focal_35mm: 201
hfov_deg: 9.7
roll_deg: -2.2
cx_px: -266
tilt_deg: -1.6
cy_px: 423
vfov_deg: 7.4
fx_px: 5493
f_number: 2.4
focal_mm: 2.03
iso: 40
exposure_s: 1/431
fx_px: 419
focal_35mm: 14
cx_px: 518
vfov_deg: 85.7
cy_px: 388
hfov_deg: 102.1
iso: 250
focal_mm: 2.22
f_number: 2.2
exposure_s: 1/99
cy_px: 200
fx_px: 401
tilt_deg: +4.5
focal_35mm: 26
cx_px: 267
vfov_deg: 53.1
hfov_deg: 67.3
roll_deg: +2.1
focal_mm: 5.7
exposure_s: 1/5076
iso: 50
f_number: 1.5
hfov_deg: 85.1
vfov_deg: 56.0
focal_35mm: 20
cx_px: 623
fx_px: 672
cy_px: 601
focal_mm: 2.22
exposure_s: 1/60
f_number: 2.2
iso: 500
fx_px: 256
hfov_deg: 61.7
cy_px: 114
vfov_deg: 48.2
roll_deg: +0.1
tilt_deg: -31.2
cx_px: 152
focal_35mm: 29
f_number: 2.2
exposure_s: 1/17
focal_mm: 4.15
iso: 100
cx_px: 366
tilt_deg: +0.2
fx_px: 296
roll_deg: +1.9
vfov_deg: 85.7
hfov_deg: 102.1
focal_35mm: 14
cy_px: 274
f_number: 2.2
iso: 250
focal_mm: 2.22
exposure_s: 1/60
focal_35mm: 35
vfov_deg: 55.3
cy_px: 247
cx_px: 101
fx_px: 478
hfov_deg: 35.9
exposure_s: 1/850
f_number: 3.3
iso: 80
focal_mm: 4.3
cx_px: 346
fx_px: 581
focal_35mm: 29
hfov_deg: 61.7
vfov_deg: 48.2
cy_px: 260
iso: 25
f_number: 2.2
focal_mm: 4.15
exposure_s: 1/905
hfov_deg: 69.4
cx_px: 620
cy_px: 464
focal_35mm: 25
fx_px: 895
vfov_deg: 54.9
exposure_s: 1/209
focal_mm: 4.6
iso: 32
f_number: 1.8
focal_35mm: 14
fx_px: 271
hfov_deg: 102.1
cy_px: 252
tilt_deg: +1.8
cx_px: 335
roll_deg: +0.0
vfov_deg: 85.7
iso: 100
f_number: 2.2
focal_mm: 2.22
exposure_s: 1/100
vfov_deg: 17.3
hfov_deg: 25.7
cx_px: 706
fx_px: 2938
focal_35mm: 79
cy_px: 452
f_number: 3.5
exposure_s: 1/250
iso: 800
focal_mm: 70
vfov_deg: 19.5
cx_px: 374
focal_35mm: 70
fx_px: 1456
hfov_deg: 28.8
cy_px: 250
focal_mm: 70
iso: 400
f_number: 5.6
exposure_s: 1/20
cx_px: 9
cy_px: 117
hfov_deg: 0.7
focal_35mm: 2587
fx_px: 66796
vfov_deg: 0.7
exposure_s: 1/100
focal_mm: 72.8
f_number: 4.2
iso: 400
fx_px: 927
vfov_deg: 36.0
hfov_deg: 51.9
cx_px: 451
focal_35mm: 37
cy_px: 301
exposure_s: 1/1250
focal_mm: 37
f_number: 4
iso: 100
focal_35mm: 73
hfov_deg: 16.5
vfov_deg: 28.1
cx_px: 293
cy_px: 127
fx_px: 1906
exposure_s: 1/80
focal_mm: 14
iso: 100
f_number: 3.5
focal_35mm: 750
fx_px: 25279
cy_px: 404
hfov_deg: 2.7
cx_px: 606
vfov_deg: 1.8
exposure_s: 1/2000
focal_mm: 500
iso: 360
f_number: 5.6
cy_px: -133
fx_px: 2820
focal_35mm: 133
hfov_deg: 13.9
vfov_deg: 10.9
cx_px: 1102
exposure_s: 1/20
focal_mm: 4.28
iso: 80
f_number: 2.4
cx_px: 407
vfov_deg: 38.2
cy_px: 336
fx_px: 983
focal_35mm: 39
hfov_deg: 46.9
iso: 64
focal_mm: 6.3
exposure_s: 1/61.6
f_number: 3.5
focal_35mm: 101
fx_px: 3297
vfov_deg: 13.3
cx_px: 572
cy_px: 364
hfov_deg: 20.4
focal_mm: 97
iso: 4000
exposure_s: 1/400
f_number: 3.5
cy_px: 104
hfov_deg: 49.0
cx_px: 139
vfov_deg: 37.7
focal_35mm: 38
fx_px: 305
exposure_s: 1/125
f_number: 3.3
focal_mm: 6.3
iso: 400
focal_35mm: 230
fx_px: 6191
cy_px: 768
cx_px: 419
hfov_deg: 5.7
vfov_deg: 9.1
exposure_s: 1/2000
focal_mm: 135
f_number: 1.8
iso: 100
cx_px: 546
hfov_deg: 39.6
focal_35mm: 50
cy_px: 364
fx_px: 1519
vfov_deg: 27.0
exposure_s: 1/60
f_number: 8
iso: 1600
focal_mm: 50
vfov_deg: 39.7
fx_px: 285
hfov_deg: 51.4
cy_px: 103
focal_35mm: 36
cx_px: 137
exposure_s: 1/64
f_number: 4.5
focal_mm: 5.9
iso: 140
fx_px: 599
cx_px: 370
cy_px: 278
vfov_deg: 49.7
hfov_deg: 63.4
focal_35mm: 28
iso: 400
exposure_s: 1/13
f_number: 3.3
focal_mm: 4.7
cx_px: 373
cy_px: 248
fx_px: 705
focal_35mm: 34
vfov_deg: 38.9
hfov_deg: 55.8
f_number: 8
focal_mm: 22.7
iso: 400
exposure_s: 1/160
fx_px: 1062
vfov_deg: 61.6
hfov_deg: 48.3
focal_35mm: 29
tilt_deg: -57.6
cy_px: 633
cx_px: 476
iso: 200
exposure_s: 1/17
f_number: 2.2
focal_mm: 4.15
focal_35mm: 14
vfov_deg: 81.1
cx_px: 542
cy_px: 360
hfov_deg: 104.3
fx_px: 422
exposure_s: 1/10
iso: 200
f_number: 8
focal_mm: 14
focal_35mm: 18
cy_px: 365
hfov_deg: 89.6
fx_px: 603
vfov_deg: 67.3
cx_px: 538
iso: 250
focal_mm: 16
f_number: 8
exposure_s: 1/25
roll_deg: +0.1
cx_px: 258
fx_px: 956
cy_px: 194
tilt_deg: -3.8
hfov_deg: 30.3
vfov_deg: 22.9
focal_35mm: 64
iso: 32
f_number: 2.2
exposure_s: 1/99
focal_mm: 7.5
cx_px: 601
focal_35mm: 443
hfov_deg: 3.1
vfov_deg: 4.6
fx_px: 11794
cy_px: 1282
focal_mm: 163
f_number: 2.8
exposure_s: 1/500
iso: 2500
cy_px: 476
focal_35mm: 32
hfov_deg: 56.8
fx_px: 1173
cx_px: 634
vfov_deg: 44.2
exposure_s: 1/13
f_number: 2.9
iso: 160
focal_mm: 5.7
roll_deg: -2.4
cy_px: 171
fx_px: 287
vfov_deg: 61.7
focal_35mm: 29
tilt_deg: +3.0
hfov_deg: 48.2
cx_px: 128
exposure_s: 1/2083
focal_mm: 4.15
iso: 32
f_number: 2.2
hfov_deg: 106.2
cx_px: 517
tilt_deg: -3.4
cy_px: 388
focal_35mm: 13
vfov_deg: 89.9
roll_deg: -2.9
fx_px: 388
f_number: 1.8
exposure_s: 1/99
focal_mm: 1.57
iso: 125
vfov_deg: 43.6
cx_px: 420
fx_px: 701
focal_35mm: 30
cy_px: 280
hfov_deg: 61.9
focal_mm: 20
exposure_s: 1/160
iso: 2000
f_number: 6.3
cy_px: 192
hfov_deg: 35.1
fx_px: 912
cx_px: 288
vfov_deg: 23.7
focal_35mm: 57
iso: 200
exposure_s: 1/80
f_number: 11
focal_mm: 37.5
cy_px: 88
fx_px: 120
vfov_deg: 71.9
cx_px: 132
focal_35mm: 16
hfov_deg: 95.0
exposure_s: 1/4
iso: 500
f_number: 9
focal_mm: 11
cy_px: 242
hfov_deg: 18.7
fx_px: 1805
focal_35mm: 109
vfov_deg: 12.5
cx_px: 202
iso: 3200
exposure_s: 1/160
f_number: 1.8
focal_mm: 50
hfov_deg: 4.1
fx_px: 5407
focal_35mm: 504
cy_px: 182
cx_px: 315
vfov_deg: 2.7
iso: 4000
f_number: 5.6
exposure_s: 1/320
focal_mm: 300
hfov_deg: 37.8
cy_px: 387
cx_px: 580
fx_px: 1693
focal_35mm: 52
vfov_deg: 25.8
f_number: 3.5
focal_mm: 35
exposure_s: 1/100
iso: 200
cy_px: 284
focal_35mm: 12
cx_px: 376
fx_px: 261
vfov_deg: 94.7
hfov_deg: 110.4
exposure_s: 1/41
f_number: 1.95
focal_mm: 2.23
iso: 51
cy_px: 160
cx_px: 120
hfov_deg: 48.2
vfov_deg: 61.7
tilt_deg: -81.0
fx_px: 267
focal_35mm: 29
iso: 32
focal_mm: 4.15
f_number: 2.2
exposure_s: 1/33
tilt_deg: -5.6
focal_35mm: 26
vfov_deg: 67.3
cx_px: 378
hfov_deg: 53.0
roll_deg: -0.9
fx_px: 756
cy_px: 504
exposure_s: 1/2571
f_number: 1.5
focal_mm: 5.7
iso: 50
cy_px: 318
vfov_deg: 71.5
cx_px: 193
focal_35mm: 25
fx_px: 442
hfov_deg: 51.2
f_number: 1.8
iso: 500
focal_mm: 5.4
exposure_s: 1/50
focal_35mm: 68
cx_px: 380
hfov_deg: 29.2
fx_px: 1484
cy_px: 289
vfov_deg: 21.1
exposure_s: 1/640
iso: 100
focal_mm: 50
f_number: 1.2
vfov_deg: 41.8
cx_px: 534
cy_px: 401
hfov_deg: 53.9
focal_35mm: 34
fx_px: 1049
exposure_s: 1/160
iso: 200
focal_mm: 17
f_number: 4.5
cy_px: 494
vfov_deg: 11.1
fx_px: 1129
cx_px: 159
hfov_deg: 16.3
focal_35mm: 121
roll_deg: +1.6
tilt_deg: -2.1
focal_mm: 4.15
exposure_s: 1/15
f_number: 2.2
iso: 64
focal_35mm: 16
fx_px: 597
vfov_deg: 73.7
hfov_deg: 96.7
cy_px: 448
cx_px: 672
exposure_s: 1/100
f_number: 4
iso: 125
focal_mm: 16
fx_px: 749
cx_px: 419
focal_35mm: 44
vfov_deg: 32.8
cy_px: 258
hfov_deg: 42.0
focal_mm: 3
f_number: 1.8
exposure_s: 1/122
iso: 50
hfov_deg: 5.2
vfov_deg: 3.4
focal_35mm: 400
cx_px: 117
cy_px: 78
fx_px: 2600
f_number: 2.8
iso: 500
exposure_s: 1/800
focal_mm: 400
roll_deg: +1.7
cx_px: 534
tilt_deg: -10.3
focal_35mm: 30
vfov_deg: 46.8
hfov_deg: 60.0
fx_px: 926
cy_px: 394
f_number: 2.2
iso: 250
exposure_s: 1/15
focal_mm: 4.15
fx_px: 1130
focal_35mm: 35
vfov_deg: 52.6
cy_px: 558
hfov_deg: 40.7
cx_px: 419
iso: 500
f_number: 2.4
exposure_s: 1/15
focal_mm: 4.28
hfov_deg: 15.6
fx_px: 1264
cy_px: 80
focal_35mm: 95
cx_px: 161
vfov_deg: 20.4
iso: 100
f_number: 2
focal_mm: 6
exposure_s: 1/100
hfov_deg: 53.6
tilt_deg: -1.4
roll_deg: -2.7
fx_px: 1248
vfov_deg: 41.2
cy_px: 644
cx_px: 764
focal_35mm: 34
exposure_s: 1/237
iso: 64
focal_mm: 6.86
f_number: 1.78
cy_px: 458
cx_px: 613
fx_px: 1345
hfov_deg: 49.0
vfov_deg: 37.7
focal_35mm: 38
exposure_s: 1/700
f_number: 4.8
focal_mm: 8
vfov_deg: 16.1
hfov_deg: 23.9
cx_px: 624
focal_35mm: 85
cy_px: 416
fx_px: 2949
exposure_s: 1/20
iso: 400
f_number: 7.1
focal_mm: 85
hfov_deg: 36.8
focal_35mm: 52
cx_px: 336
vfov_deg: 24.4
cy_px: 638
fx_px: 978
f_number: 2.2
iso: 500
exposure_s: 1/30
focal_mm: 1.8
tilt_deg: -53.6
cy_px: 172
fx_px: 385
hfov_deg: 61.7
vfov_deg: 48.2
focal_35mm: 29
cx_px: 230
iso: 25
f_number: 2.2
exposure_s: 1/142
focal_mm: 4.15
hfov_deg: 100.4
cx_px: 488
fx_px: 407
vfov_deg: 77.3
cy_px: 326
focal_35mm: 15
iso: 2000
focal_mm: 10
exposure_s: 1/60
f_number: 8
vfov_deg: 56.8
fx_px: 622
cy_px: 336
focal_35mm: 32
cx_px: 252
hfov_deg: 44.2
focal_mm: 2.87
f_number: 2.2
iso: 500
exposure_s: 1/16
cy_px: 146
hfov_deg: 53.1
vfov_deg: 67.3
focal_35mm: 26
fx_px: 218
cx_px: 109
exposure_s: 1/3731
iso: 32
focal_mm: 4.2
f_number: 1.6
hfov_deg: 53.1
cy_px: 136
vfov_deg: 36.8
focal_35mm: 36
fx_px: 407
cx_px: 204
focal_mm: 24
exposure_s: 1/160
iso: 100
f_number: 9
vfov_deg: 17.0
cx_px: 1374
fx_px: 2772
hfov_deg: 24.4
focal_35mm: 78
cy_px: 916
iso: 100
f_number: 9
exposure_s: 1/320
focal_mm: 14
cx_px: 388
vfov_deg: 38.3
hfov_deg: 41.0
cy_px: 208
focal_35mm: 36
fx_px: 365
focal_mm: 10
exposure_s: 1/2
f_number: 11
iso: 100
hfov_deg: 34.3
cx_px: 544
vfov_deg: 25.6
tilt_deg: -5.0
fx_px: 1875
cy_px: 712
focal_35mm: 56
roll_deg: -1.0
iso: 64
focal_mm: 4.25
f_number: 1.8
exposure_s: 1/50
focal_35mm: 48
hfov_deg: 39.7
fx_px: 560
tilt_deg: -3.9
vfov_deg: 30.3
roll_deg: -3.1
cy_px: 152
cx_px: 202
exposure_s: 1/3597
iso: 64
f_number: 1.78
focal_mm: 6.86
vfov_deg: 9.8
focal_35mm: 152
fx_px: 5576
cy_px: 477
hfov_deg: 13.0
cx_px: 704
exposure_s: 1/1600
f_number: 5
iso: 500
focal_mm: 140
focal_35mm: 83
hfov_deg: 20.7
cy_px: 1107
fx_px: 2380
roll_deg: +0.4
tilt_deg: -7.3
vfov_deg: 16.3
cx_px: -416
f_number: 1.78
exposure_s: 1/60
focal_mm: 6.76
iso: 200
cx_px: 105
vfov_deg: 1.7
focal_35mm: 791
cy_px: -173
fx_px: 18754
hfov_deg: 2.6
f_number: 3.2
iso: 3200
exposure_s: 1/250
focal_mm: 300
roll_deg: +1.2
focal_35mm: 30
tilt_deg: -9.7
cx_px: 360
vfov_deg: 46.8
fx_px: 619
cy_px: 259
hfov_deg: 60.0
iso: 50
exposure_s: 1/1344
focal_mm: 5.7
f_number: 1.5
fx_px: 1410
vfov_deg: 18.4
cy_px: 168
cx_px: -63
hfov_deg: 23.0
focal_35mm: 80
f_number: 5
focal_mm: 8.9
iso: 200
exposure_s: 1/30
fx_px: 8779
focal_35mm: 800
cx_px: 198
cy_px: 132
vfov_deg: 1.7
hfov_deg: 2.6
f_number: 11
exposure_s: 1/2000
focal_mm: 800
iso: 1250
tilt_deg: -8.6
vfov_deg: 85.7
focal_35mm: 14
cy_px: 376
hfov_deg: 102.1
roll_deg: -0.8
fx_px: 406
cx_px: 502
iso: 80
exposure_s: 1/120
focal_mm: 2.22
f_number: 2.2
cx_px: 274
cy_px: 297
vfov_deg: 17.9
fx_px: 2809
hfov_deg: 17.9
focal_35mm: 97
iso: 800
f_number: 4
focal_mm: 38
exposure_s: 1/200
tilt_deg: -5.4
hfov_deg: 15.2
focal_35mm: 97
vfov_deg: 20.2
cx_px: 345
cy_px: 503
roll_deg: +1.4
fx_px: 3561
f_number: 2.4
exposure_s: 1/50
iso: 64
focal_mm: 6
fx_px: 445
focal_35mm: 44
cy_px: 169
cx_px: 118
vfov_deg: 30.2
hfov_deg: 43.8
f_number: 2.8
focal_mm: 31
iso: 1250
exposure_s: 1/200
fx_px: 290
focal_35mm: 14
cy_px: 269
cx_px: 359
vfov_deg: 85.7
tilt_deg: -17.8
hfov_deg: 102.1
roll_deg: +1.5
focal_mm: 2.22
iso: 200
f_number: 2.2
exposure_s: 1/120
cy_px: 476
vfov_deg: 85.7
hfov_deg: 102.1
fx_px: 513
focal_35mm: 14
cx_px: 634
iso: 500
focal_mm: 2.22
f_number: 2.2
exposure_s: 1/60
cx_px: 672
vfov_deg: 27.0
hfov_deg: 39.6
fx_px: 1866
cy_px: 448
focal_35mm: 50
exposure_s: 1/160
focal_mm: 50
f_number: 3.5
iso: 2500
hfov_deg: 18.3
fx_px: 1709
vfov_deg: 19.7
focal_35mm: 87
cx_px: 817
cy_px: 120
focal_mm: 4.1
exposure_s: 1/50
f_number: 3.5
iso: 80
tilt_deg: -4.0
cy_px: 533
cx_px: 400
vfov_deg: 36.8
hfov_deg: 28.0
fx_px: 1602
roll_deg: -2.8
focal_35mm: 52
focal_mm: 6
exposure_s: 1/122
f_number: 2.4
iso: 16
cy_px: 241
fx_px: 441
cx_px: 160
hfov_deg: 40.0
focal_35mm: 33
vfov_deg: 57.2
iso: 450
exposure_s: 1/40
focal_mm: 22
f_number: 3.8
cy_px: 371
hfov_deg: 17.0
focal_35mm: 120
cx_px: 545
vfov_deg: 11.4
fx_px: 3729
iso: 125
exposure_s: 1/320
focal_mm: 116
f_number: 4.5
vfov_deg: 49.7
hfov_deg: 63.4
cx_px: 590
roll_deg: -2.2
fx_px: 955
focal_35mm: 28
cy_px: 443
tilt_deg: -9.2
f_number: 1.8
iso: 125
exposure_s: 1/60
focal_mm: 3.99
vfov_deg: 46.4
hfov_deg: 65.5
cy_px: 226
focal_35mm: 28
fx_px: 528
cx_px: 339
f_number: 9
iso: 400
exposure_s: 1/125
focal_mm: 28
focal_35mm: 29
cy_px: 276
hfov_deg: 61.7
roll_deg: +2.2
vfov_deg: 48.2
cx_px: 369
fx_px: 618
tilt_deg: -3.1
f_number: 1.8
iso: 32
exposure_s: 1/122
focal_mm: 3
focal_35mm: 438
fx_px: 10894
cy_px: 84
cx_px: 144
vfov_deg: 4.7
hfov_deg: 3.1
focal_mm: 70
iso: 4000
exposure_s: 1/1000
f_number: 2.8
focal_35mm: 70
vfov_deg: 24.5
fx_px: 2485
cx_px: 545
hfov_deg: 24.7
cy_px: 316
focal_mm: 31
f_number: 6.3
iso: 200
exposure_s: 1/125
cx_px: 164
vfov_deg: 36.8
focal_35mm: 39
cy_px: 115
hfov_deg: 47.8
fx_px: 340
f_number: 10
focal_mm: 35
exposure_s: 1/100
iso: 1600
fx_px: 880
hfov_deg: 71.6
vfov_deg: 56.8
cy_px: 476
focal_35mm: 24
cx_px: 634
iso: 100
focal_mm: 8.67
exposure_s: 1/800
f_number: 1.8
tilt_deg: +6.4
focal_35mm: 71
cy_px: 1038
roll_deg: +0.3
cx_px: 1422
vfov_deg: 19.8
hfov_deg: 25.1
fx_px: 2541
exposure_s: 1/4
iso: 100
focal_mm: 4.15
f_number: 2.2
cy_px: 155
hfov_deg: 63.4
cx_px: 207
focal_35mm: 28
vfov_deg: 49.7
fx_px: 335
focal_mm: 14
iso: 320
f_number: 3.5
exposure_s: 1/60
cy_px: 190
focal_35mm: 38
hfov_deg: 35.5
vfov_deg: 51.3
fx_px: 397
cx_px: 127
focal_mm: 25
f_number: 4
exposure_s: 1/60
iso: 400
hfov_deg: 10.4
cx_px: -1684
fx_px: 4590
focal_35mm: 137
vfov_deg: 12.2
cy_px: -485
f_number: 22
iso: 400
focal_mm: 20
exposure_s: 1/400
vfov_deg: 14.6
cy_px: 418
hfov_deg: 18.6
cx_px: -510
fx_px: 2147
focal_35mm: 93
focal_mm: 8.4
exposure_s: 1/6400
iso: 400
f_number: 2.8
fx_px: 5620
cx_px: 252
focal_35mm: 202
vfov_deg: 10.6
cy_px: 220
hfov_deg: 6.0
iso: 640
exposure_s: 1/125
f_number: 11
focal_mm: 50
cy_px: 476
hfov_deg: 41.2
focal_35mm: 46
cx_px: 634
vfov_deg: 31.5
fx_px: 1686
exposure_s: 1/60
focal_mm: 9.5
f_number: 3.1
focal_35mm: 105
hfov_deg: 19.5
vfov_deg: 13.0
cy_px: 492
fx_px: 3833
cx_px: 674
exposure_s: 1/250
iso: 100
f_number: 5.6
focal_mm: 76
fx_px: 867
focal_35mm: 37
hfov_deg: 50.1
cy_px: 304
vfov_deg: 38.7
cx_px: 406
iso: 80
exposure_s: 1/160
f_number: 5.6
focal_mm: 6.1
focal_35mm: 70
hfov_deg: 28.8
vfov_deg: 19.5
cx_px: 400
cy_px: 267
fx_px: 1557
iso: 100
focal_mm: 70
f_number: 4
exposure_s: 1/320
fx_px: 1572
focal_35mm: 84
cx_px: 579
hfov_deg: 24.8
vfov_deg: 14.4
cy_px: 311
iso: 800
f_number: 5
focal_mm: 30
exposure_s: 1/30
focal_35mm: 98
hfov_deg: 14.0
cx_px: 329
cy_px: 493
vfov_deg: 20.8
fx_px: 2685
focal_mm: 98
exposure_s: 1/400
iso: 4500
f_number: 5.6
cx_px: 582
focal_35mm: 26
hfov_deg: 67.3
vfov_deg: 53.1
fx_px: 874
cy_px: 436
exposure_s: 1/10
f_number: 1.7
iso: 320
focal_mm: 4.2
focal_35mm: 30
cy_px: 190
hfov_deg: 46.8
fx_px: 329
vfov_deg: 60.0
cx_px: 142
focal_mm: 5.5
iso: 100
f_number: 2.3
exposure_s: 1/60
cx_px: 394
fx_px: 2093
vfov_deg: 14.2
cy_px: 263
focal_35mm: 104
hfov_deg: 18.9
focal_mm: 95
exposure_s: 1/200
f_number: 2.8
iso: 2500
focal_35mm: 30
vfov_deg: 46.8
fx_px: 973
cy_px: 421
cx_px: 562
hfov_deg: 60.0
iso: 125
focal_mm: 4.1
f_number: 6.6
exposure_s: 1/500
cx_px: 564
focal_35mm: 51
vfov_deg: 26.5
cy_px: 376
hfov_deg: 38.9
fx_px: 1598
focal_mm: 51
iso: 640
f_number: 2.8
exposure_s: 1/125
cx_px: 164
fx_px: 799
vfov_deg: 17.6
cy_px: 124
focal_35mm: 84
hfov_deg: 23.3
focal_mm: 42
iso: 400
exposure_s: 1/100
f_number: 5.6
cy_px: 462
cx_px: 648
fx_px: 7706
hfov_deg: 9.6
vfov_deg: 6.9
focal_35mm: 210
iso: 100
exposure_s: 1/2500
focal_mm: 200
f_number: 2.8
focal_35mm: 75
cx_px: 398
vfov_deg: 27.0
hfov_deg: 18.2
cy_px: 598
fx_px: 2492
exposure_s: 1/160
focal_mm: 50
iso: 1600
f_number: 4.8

* _TASK DIRECTIONS_
Set down, exactly as they stand above, the lines starting with the line with "fx_px: 1456" and going on through the line with "exposure_s: 1/61.6", and no others.

* _REPLY TO THE TASK_
fx_px: 1456
hfov_deg: 28.8
cy_px: 250
focal_mm: 70
iso: 400
f_number: 5.6
exposure_s: 1/20
cx_px: 9
cy_px: 117
hfov_deg: 0.7
focal_35mm: 2587
fx_px: 66796
vfov_deg: 0.7
exposure_s: 1/100
focal_mm: 72.8
f_number: 4.2
iso: 400
fx_px: 927
vfov_deg: 36.0
hfov_deg: 51.9
cx_px: 451
focal_35mm: 37
cy_px: 301
exposure_s: 1/1250
focal_mm: 37
f_number: 4
iso: 100
focal_35mm: 73
hfov_deg: 16.5
vfov_deg: 28.1
cx_px: 293
cy_px: 127
fx_px: 1906
exposure_s: 1/80
focal_mm: 14
iso: 100
f_number: 3.5
focal_35mm: 750
fx_px: 25279
cy_px: 404
hfov_deg: 2.7
cx_px: 606
vfov_deg: 1.8
exposure_s: 1/2000
focal_mm: 500
iso: 360
f_number: 5.6
cy_px: -133
fx_px: 2820
focal_35mm: 133
hfov_deg: 13.9
vfov_deg: 10.9
cx_px: 1102
exposure_s: 1/20
focal_mm: 4.28
iso: 80
f_number: 2.4
cx_px: 407
vfov_deg: 38.2
cy_px: 336
fx_px: 983
focal_35mm: 39
hfov_deg: 46.9
iso: 64
focal_mm: 6.3
exposure_s: 1/61.6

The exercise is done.